How’s this for a quick round-up of untruths: Time (for whom I write a column); the Christian Science Monitor; CNN; the Associated Press; and the Financial Times. I should tip my hat to lefty-blogger, Bob Somerby, for pioneering this point in a far more precarous spot than I am. (But we agreed about Gary Condit as well, way back when.) Somerby gets to the pint quickly enough:
As everyone on earth surely knows, Bush didn’t say, in his SOTU, “that Iraq sought to buy uranium from Niger.” He referred to alleged attempts to buy uranium from “Africa,” of which Niger is one tiny part. What was the context for Bush’s remark?
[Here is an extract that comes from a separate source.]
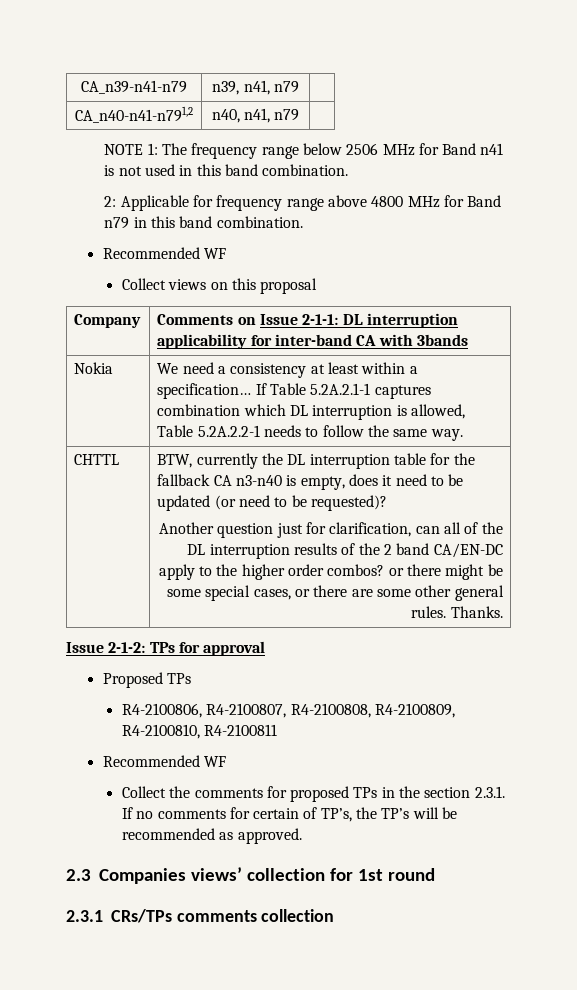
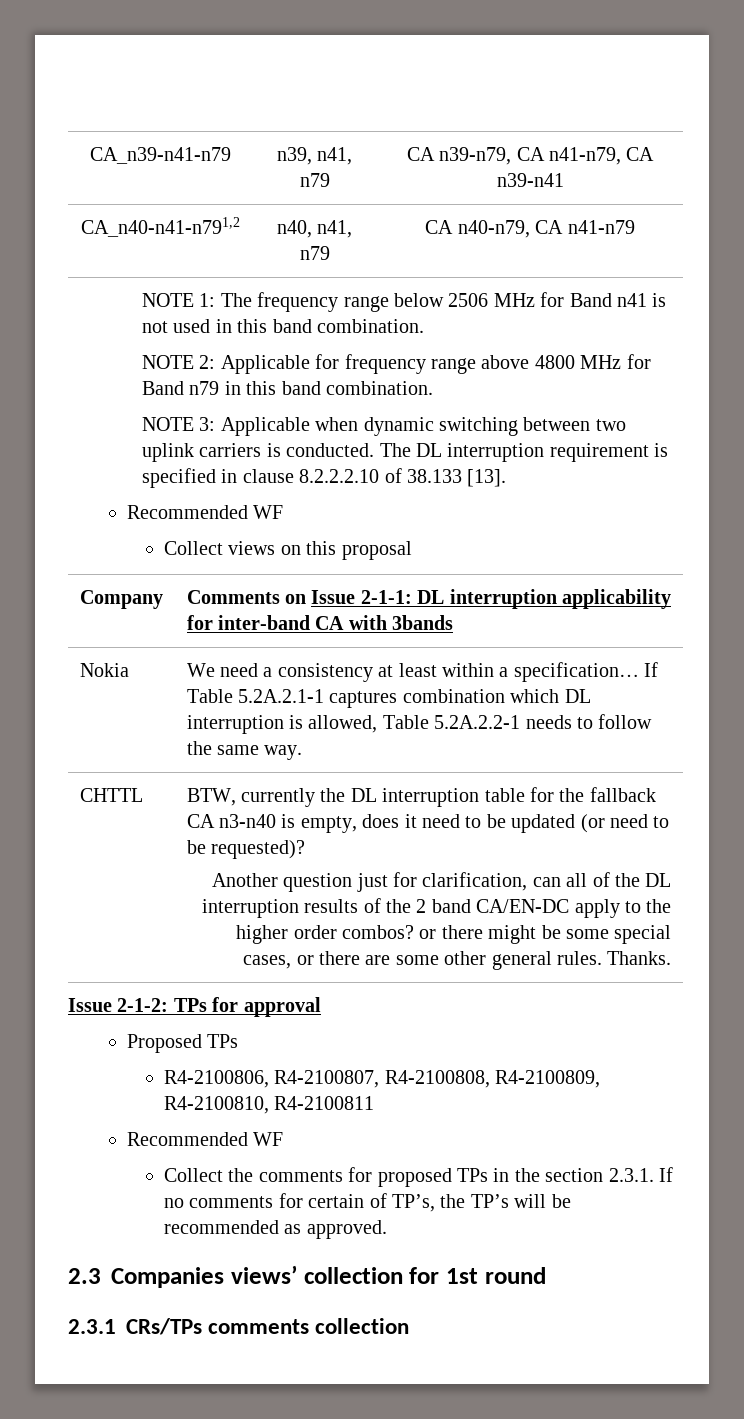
(299, 87) none -> [406,147,655,165] [496,173,564,187] CA n39-n79, CA n41-n79, CA n39-n41
(300, 115) none -> [425,220,635,238] CA n40-n79, CA n41-n79
(349, 170) none -> [141,355,194,369] NOTE
(303, 222) none -> [141,417,626,436] [141,443,669,462] [141,468,507,488] // NOTE 3: Applicable when dynamic switching between two uplink carriers is conducted. The DL interruption requirement is specified in clause 8.2.2.2.10 of 38.133 [13].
The October 2002 NIE referred to attempts in Congo and Somalia as well as Niger, and when the Brits released their intel in September 2002-the intel to which Bush’s speech explicitly referred-the British press focussed on Congo, not Niger. Meanwhile, Wilson only said that a sale couldn’t likely be completed in Niger (due to extensive oversight). He didn’t prove that Saddam had never tried to make such a purchase. In short, Wilson’s report, on its face, does not shoot down what Bush said in his speech.
The point is: the media has in fact made this untruth true by constant repetition. And they have done this in an effort to show that Bush was being untruthful. That’s projection, not journalism.